A few days ago I had to deflate some compressed content using Rust. I quickly found the flate2 crate, it is well maintained and has a very high usage. I decided it would be a great fit for my little project, a CLI tool to download, decompress, and store in a local SQLite3 some content from AWS S3.
I wrote my small CLI tool, and it seemed to work perfectly on the first run. It was all nice until some time later. I have noticed that some lines of my compressed file were missing. The code was running fine and didn’t provide any warnings. After a few hours of debugging, I was sure there was a bug in my code somewhere. I went on and wrote a bunch more test to try to isolate in a reproducible way, where the problem was present, without any luck. All tests passing and no indication of problems anywhere.

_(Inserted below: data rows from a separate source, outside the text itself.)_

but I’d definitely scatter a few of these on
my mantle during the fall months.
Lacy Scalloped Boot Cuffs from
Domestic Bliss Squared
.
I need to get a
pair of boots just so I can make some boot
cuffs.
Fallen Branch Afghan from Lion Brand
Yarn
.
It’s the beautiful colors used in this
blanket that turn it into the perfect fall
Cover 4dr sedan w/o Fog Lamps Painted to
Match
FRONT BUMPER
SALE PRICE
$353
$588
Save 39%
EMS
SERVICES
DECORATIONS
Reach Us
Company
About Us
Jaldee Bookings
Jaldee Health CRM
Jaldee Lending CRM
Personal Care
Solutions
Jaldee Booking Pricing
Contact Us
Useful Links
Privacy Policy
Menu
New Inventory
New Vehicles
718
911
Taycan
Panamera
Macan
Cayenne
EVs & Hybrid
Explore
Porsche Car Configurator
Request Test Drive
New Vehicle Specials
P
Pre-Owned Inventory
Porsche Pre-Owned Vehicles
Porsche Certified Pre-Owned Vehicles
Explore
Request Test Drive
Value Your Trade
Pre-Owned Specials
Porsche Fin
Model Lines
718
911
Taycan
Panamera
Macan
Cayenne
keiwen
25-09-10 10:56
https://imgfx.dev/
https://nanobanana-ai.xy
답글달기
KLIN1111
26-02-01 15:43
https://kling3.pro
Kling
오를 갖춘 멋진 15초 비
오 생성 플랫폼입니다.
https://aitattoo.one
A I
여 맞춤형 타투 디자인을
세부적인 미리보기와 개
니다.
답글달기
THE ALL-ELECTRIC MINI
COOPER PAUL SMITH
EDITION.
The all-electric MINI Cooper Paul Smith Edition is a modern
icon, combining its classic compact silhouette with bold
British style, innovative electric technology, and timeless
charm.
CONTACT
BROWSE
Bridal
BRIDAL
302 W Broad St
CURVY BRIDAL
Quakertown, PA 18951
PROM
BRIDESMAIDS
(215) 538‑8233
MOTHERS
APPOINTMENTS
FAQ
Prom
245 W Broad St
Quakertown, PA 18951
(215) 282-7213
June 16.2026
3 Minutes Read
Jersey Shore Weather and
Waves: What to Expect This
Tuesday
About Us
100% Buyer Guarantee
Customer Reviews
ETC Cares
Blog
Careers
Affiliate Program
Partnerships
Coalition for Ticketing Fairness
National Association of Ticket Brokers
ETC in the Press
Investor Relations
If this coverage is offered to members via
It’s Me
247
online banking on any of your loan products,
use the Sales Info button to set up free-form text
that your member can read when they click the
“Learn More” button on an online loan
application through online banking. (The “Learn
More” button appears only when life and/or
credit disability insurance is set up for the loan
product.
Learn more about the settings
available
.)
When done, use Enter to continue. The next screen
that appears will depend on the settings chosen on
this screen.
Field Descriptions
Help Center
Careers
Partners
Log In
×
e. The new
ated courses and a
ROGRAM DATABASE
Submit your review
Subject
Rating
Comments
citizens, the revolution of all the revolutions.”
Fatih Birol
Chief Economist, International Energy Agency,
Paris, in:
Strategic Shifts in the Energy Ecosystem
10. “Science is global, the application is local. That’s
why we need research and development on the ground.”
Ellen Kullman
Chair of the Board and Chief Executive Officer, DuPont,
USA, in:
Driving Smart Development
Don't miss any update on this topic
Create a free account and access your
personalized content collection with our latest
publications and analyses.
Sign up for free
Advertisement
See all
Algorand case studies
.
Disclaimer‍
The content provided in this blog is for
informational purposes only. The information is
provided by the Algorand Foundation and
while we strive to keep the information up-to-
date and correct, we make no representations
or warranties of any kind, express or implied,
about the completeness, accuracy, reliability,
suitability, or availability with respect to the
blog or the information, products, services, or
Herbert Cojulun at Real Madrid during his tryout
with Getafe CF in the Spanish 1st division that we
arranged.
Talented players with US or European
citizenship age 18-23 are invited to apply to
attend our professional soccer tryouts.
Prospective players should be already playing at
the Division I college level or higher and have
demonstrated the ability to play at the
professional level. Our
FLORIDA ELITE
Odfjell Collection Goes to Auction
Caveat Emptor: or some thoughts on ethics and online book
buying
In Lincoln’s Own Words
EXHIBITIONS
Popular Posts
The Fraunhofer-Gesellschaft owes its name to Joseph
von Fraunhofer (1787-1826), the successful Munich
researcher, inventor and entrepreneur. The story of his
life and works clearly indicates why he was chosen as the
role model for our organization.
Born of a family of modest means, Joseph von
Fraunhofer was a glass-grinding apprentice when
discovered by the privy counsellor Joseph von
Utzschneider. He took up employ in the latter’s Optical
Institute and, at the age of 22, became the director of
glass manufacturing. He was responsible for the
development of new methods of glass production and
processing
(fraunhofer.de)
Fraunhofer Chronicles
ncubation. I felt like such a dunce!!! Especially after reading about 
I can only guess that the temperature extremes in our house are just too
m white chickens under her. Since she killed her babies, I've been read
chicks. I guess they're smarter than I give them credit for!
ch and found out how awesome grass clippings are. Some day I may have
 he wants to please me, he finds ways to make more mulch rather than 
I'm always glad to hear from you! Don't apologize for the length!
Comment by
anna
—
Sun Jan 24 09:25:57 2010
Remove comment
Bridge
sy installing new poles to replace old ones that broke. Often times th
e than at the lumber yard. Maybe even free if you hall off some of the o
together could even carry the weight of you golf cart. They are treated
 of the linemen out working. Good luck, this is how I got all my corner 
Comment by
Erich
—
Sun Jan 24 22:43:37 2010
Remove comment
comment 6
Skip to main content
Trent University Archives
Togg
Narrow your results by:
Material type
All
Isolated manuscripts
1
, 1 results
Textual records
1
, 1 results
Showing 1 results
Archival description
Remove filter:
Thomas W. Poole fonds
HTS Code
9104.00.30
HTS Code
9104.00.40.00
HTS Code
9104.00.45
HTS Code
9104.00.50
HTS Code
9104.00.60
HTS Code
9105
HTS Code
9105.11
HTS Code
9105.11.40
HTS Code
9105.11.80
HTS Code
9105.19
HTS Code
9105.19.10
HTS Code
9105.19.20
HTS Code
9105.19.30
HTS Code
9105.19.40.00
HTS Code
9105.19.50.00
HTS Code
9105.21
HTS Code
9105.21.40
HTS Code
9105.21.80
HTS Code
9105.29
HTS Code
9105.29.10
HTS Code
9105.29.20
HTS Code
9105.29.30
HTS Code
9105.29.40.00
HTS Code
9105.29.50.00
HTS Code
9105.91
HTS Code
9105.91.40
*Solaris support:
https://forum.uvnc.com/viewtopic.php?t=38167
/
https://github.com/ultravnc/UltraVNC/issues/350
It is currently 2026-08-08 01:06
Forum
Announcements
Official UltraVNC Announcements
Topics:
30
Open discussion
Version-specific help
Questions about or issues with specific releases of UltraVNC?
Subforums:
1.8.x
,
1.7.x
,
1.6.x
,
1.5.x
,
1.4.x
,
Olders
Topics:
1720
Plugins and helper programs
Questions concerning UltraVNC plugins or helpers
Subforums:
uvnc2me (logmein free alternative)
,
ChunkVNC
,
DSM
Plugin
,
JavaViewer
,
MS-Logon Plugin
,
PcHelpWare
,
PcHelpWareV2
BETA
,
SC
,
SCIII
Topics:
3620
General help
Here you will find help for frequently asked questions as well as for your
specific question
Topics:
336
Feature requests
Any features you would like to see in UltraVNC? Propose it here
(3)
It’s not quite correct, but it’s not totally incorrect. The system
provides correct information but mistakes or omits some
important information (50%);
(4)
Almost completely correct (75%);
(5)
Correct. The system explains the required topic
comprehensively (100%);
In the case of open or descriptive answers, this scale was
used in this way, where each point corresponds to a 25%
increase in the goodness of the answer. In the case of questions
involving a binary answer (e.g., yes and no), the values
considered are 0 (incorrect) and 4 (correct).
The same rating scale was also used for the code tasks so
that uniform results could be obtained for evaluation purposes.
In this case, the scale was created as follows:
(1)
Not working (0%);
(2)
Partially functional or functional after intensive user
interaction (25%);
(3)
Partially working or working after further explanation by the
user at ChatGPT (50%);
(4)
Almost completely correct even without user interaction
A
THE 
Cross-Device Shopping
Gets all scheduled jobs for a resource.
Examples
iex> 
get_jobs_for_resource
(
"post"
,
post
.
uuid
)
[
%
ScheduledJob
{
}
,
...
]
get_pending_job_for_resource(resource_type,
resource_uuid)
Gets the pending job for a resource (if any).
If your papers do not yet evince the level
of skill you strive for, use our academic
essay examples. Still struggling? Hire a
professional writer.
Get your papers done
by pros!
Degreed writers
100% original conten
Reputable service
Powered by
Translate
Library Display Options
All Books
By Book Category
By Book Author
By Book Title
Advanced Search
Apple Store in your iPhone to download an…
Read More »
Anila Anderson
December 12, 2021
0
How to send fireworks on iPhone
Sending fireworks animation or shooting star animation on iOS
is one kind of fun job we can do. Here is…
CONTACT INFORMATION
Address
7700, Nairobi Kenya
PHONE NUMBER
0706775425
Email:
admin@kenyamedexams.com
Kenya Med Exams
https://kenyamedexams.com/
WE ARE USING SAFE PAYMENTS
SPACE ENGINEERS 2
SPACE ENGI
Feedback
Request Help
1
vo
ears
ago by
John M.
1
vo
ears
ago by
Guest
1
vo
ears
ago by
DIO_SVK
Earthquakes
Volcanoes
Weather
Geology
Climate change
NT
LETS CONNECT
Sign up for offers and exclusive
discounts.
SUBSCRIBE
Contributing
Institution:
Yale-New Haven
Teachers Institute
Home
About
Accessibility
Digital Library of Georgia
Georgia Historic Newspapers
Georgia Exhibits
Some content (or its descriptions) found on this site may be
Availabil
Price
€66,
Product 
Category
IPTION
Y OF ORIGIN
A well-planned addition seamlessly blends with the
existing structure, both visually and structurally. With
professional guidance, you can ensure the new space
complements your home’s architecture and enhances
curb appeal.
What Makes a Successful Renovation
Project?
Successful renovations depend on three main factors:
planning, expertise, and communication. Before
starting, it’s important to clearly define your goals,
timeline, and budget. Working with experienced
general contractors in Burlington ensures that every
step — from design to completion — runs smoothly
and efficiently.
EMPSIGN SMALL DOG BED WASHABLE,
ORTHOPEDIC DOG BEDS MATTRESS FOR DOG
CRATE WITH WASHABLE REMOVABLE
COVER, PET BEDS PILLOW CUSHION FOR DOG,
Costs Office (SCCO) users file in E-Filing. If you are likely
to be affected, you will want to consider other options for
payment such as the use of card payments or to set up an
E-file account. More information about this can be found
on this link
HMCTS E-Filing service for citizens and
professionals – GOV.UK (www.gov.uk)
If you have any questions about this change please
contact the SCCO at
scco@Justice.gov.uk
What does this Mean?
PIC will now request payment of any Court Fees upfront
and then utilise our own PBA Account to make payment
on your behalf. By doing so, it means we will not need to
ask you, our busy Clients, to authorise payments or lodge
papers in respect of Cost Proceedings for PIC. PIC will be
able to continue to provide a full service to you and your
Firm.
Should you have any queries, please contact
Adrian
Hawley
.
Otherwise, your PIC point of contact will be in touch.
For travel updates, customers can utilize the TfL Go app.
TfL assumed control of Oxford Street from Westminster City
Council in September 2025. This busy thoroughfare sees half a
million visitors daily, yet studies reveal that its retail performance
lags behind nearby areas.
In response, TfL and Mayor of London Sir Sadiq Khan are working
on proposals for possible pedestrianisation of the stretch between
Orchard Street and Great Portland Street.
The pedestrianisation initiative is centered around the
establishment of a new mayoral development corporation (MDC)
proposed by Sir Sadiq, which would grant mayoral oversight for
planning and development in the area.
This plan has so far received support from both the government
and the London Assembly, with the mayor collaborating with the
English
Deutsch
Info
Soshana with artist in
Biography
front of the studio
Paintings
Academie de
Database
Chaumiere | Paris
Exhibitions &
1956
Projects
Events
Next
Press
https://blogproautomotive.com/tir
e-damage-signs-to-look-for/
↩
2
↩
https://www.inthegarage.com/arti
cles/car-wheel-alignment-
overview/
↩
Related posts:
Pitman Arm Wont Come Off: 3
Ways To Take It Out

At some point, I decided to use a sample from the original compressed files, and that is how I managed to reproduce the bug. The sample code in the README of the flate2 crate was what I used in my code:
use std::io::prelude::*;
use flate2::read::GzDecoder;
fn main() {
let mut d = GzDecoder::new("...".as_bytes());
let mut s = String::new();
d.read_to_string(&mut s).unwrap();
println!("{}", s);
}
Unfortunately, the GzDecoder
cannot successfully decompress my files. I went then to the official library repository and found this issue which describes exactly my problem. I had to use the MultiGzDecoder
instead, it all worked as expected after this change and I could decompress successfully my files. The example in the README of flate2 should probably be this:
use std::io::prelude::*;
use flate2::read::GzDecoder;
fn main() {
let mut d = MultiGzDecoder::new("...".as_bytes());
let mut s = String::new();
d.read_to_string(&mut s).unwrap();
println!("{}", s);
}
Finally, I still don’t know why the MultiGzDecoder
works when the GzDecoder
don’t. If you know, I will update this blog with your answer.